Os pés de Virginia


Moacir era um namorador irremediável. Pegava todas, e não se apegava em nenhuma. Com algumas até tentava namorar, mas a sua aptidão era “ficar”. Bonito, jovem, sarado, inteligente, meigo e de fácil conversa, Moacir era desejado por todas as mulheres de sua área.

Era uma tarde de sábado, Moacir saía de uma quadra de esportes junto de seus colegas de futebol. Vinham batendo papo, rindo às gargalhadas, comentando os gols feitos, perdidos, e os frangos de Xandão, goleirinho ruim que nem só ele. Tudo estava transcorrendo sem maior destaque ou lembrança especial, até que Moacir viu a aproximação de Virginia.

Virginia era uma belíssima jovem, de família conceituada em sua cidade, de estatura mediana, lindos cabelos curtos e louros, e o que até então Moacir não notara: pés lindos. Virgínia estava de bicicleta, short curto, pernas torneadas, usava uma havaiana slim alva e as unhas dos maravilhosos pés pintadas com o esmalte cor renda.

Eles já se conheciam mas, não se notavam. Virgínia parou deu dois beijinhos em Moacir, e foi só. No entanto, a partir daquela tarde Moacir nunca mais foi o mesmo. À noite, como de hábito “ficou” com diversas garotas, mas curiosamente, passou a ter o desejo de fazer algo que antes não o despertava: olhar para os pés delas. Assim foi se sucedendo, Moacir buscava em todas as suas “ficantes” alguma que fizesse lembrar-se daquele instante único que vivera diante dos pés de Virgínia. Mas, tudo era em vão, os pés se sucediam e o vazio permanecia.

Por outro lado, Moacir passou propositalmente a frequentar os mesmos lugares aonde Virginia também ia. Coincidência ou não, Virgínia sempre estava de sandálias, rasteiras ou altas, mas sempre com os pés expostos e com as unhas pintadas de esmalte cor renda. Moacir com toda sua beleza começou a assediá-la. Não cabia no horizonte de Moacir outra mulher, senão Virginia, ou quem sabe, os pés de Virginia.

Um dia, Moacir que era corajoso com todas as mulheres, menos com Virginia, resolveu declarar-se a ela, e mais, após tomar alguns goles em excesso, confessou abertamente a Virginia que ficara encantado desde a primeira vez com a sua beleza e em especial, pelos seus lindos pés e seu esmalte renda. Virginia sorriu boquiaberta com o absurdo da esdrúxula cantada, mas gentilmente declinou de “ficar” com ele. Moacir sentiu remorso de ter confessado a ela a sua afeição apaixonada por seus pés, debitou a tanto a recusa dela e se penitenciava por isso.

O tempo passou Moacir foi para um lado e Virginia, para o outro.
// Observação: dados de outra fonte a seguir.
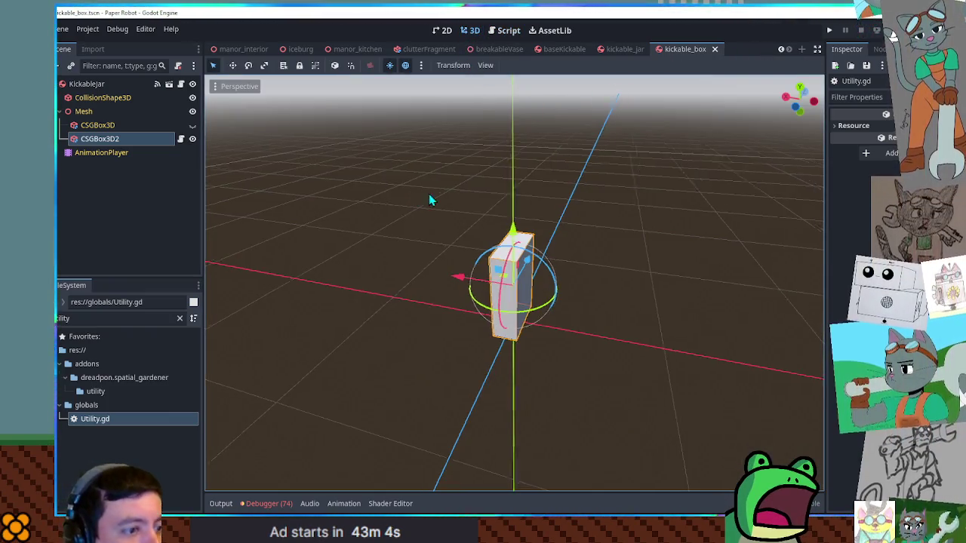
scroll(541, 166, "up", 4)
Moacir desta feita namorou tantas outras, e Virginia, linda como sempre, também fez o mesmo. Um dia, anos após se encontraram coincidentemente na saída de uma boate. Virgínia exausta, com as sandálias nas mãos e os pés com o mesmo esmalte cor renda de outrora, aceitou o convite de Moacir para que este a acompanhasse até seu apartamento. Ficaram próximos a entrada do prédio, sentados em uma mureta, conversando até o amanhecer do dia. Na hora da despedida, Virginia sorrindo disse a Moacir: − nenhum homem até hoje repetiu aquela cantada que você me deu anos atrás. Moacir aproximando-se dos lindos lábios à la Angelina Jolie, de Virginia, disse quase que murmurando: − pois o tempo só o fez ficar mais lindos. E beijaram-se como nunca.